(Roughly) Daily

“Warning: this guide contains highly offensive language and discussion of content which may cause offence”*…

Salty language, systematically sorted…

Ofcom [the UK’s communications regulator— essentially their FCC] commissioned Ipsos MORI to conduct research to help them understand public attitudes towards offensive language on TV and radio. This document serves as a Quick Reference Guide summarising views towards the acceptability of individual words on TV and radio…

For example…

And there’s more: other sections unpack the relative offensiveness of “references to body parts,” “sexual references,” “political references,” “references to race, nationality, and ethnicity,” “references to sexual orientation and gender identity,” “religious references,” and “Non-English words” [mostly South Asian].

Public Attitudes to Offensive Language on TV and Radio: a Quick Reference Guide… a report that doubles as a remarkable lexicon.

See also: “Cursing and the Bloody Class Struggle.”
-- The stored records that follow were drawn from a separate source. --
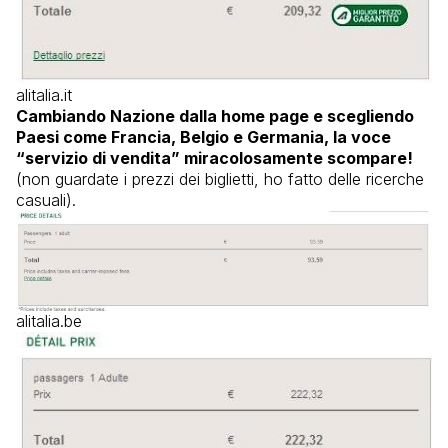
alitalia.it
Cambiando Nazione dalla home page e scegliendo
Paesi come Francia, Belgio e Germania, la voce
“servizio di vendita” miracolosamente scompare!
(non guardate i prezzi dei biglietti, ho fatto delle ricerche
casuali).
alitalia.be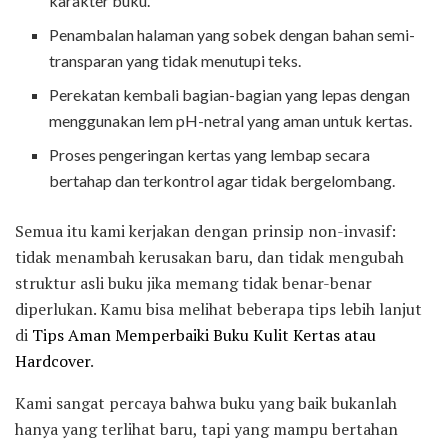
karakter buku.
Penambalan halaman yang sobek dengan bahan semi-
transparan yang tidak menutupi teks.
Perekatan kembali bagian-bagian yang lepas dengan
menggunakan lem pH-netral yang aman untuk kertas.
Proses pengeringan kertas yang lembap secara
bertahap dan terkontrol agar tidak bergelombang.
Semua itu kami kerjakan dengan prinsip non-invasif:
tidak menambah kerusakan baru, dan tidak mengubah
struktur asli buku jika memang tidak benar-benar
diperlukan. Kamu bisa melihat beberapa tips lebih lanjut
di
Tips Aman Memperbaiki Buku Kulit Kertas atau
Hardcover
.
Kami sangat percaya bahwa buku yang baik bukanlah
hanya yang terlihat baru, tapi yang mampu bertahan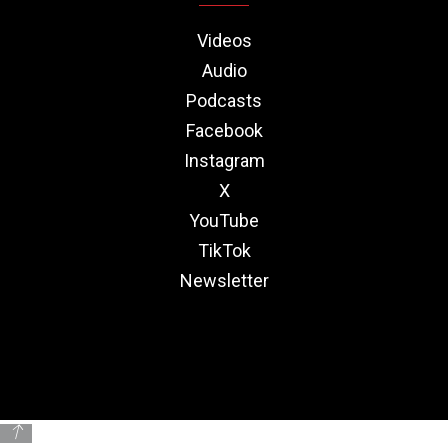
Videos
Audio
Podcasts
Facebook
Instagram
X
YouTube
TikTok
Newsletter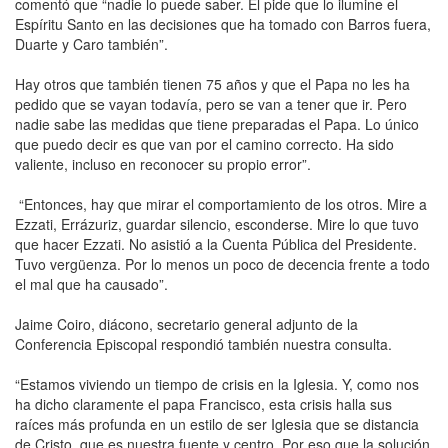
comentó que “nadie lo puede saber. El pide que lo ilumine el
Espíritu Santo en las decisiones que ha tomado con Barros fuera,
Duarte y Caro también”.
Hay otros que también tienen 75 años y que el Papa no les ha
pedido que se vayan todavía, pero se van a tener que ir. Pero
nadie sabe las medidas que tiene preparadas el Papa. Lo único
que puedo decir es que van por el camino correcto. Ha sido
valiente, incluso en reconocer su propio error”.
“Entonces, hay que mirar el comportamiento de los otros. Mire a
Ezzati, Errázuriz, guardar silencio, esconderse. Mire lo que tuvo
que hacer Ezzati. No asistió a la Cuenta Pública del Presidente.
Tuvo vergüenza. Por lo menos un poco de decencia frente a todo
el mal que ha causado”.
Jaime Coiro, diácono, secretario general adjunto de la
Conferencia Episcopal respondió también nuestra consulta.
“Estamos viviendo un tiempo de crisis en la Iglesia. Y, como nos
ha dicho claramente el papa Francisco, esta crisis halla sus
raíces más profunda en un estilo de ser Iglesia que se distancia
de Cristo, que es nuestra fuente y centro. Por eso que la solución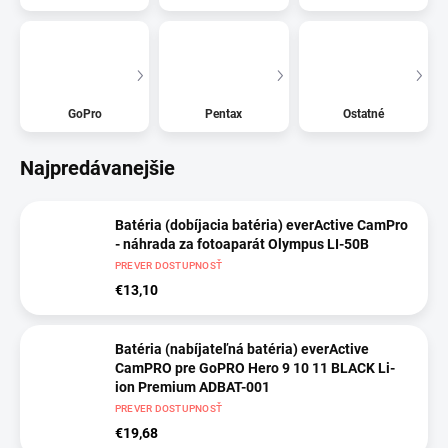
GoPro
Pentax
Ostatné
Najpredávanejšie
Batéria (dobíjacia batéria) everActive CamPro
- náhrada za fotoaparát Olympus LI-50B
PREVER DOSTUPNOSŤ
€13,10
Batéria (nabíjateľná batéria) everActive
CamPRO pre GoPRO Hero 9 10 11 BLACK Li-
ion Premium ADBAT-001
PREVER DOSTUPNOSŤ
€19,68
* from the title page of this report

###

As we curse carefully, we might recall that it was on this date in 1888 that The “From Hell” letter was postmarked. Received the next day by George Lusk, head of the Whitechapel Vigilance Committee, it purported to be from the serial killer we know as Jack the Ripper, who enclosed half a preserved human kidney. The police and Lusk’s group received hundreds of letters pertaining to the Ripper case, many dozen supposedly from the killer himself. The “From Hell” letter is one of the few that has been seriously considered to be genuine.